Your task – Gather each line below that contains the word "starting" and copy it out in full. Case counts when matching.

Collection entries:

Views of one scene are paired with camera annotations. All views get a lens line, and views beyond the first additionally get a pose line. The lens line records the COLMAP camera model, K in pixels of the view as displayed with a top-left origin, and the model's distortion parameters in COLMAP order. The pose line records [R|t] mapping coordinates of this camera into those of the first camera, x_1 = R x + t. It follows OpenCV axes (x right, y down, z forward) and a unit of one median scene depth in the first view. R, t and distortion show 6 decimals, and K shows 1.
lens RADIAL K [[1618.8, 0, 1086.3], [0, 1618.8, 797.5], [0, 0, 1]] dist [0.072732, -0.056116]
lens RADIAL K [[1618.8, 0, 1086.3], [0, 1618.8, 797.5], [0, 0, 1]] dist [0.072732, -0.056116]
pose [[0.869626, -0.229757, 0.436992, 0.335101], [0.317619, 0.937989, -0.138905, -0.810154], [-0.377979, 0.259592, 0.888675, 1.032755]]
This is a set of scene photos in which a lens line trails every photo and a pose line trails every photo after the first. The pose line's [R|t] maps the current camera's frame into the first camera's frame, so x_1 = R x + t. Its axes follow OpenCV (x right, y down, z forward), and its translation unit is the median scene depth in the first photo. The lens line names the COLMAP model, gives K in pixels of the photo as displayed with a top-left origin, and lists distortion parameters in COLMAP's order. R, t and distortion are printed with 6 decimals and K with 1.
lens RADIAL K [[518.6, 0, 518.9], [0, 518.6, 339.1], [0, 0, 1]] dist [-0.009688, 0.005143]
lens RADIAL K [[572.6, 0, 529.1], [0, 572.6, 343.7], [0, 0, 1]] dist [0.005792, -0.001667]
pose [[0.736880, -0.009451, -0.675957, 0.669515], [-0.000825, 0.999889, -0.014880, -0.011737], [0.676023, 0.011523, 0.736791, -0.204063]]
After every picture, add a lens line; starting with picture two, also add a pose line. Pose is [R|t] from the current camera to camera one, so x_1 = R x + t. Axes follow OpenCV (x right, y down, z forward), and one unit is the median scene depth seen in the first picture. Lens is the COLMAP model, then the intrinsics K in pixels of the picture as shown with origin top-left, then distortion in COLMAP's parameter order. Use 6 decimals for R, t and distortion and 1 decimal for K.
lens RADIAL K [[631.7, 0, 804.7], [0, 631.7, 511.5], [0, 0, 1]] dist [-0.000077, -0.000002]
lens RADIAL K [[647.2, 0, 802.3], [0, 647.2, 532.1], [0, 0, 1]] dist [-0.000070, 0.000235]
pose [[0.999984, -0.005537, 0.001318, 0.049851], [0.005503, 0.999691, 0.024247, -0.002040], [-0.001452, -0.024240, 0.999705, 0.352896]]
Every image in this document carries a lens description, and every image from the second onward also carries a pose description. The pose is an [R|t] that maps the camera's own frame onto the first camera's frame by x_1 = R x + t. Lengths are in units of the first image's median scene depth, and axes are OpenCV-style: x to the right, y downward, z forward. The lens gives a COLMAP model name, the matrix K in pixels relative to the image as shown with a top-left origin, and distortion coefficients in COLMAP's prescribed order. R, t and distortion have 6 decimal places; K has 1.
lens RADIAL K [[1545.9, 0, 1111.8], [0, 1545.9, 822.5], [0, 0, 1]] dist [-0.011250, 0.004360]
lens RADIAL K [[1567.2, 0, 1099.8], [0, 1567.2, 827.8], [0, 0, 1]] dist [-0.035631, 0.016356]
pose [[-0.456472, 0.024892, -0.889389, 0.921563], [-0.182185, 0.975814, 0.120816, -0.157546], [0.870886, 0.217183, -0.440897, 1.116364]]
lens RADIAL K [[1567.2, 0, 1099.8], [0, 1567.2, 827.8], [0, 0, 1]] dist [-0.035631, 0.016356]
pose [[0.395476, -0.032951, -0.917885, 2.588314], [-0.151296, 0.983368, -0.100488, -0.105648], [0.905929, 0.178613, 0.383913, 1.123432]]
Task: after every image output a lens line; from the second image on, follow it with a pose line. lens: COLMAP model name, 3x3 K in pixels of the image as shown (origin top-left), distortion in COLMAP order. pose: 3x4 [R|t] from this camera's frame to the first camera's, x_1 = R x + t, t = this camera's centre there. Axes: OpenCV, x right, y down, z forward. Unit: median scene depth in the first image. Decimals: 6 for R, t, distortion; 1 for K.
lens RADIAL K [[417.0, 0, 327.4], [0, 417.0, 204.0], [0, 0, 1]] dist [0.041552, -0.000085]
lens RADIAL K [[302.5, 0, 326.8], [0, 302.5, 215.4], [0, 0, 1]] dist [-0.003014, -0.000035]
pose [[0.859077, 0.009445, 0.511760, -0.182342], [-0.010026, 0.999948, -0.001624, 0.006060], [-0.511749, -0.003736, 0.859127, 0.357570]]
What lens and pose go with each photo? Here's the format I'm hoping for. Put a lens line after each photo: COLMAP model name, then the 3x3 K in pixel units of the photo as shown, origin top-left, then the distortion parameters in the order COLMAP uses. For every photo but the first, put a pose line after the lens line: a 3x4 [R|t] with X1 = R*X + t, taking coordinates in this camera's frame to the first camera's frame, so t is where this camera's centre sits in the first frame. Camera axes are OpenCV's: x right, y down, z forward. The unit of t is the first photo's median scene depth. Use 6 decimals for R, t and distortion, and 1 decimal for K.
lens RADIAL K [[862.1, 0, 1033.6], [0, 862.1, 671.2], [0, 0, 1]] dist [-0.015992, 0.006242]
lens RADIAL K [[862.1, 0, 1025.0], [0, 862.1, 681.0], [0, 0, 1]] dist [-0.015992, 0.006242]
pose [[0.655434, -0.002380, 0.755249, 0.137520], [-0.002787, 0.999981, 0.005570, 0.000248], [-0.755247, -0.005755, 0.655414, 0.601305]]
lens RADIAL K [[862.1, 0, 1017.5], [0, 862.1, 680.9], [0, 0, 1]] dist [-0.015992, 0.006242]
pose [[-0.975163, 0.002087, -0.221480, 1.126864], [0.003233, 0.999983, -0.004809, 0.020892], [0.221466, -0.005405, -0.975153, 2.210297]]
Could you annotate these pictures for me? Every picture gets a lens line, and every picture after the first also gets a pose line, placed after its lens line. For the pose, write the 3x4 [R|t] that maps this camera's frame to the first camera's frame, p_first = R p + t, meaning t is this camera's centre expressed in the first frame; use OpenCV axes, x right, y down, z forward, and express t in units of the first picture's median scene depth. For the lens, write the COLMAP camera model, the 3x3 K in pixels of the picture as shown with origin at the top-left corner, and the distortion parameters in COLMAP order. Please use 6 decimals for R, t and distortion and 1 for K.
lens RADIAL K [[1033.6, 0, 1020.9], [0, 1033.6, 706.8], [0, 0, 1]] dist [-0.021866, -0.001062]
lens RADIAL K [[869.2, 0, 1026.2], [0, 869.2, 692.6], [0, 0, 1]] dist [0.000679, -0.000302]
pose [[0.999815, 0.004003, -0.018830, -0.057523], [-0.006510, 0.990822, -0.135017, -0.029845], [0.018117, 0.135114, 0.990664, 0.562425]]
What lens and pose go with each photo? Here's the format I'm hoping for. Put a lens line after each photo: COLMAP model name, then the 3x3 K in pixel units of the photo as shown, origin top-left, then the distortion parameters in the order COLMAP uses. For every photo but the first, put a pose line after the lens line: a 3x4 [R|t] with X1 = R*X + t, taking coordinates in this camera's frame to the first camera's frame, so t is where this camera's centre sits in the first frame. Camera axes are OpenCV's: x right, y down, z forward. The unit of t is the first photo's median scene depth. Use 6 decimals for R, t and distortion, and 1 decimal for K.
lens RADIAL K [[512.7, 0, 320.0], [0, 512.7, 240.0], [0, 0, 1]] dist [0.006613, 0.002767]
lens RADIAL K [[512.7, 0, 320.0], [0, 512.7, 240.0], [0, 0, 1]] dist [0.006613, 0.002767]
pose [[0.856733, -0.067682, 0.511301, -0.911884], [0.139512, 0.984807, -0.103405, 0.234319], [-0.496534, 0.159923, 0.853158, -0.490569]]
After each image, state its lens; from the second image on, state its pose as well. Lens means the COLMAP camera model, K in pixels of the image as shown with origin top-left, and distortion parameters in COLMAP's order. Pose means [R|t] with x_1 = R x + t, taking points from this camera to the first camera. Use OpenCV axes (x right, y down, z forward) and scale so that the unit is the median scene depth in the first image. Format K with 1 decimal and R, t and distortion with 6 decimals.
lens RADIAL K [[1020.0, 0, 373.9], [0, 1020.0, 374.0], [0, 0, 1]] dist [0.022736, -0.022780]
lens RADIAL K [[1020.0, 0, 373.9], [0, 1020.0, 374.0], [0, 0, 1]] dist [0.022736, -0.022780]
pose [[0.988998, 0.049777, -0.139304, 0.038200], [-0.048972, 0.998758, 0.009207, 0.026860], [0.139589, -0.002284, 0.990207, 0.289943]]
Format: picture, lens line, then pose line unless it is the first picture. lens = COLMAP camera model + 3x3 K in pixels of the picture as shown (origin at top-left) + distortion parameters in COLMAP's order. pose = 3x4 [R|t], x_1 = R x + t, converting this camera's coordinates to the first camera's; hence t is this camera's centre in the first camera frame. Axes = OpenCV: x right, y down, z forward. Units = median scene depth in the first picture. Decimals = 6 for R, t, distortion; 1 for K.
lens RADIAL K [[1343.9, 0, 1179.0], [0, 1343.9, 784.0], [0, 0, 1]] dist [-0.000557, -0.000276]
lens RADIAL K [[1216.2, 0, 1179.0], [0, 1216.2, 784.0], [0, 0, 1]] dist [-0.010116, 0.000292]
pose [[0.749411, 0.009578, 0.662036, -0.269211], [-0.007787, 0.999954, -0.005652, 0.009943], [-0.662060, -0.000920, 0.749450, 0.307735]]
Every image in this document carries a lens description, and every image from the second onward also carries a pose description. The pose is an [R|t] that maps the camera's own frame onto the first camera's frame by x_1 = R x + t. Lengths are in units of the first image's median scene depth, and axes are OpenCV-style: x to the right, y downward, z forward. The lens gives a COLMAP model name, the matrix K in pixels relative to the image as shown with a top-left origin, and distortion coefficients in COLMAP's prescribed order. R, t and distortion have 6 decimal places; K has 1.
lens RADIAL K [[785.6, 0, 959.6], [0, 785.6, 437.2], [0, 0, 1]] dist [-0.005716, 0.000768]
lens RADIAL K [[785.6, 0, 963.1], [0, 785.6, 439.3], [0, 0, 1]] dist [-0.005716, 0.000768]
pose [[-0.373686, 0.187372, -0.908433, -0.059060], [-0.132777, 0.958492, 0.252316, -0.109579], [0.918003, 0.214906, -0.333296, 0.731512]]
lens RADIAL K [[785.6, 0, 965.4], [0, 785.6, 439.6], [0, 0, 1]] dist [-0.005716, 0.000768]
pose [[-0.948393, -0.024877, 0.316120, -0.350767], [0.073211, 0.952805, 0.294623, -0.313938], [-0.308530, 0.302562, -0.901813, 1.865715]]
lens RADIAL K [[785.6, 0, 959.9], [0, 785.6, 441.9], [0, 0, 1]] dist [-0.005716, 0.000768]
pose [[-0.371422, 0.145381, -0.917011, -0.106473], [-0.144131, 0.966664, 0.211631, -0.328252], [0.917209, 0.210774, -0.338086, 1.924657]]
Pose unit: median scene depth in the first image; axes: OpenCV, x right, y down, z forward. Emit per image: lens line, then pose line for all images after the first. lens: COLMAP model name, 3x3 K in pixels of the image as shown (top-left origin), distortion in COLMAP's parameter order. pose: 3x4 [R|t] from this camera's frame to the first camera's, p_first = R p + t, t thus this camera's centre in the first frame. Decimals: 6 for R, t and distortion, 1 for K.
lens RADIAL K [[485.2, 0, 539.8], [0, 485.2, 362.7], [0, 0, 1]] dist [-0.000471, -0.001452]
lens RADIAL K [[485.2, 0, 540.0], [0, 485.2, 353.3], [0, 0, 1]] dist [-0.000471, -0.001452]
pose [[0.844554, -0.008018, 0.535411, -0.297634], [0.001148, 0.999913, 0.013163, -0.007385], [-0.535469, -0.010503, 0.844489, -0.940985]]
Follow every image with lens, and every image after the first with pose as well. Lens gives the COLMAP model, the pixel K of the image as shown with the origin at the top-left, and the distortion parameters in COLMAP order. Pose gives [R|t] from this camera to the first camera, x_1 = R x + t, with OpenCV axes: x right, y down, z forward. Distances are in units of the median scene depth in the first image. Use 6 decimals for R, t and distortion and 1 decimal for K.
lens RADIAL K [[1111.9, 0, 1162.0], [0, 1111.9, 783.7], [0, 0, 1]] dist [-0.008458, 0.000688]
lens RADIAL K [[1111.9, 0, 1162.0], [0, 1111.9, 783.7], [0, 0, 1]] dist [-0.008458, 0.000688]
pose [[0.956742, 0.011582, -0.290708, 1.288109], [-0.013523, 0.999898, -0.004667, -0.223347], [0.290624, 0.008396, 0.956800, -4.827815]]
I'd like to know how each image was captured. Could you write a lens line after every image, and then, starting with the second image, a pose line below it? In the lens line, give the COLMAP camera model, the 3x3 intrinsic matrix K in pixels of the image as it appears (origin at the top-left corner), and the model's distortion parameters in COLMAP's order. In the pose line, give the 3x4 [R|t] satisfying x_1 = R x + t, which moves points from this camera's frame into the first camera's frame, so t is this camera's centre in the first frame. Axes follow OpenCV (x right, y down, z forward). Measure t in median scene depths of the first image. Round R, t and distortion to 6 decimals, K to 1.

Your solution –
After every picture, add a lens line; starting with picture two, also add a pose line. Pose is [R|t] from the current camera to camera one, so x_1 = R x + t. Axes follow OpenCV (x right, y down, z forward), and one unit is the median scene depth seen in the first picture. Lens is the COLMAP model, then the intrinsics K in pixels of the picture as shown with origin top-left, then distortion in COLMAP's parameter order. Use 6 decimals for R, t and distortion and 1 decimal for K.
I'd like to know how each image was captured. Could you write a lens line after every image, and then, starting with the second image, a pose line below it? In the lens line, give the COLMAP camera model, the 3x3 intrinsic matrix K in pixels of the image as it appears (origin at the top-left corner), and the model's distortion parameters in COLMAP's order. In the pose line, give the 3x4 [R|t] satisfying x_1 = R x + t, which moves points from this camera's frame into the first camera's frame, so t is this camera's centre in the first frame. Axes follow OpenCV (x right, y down, z forward). Measure t in median scene depths of the first image. Round R, t and distortion to 6 decimals, K to 1.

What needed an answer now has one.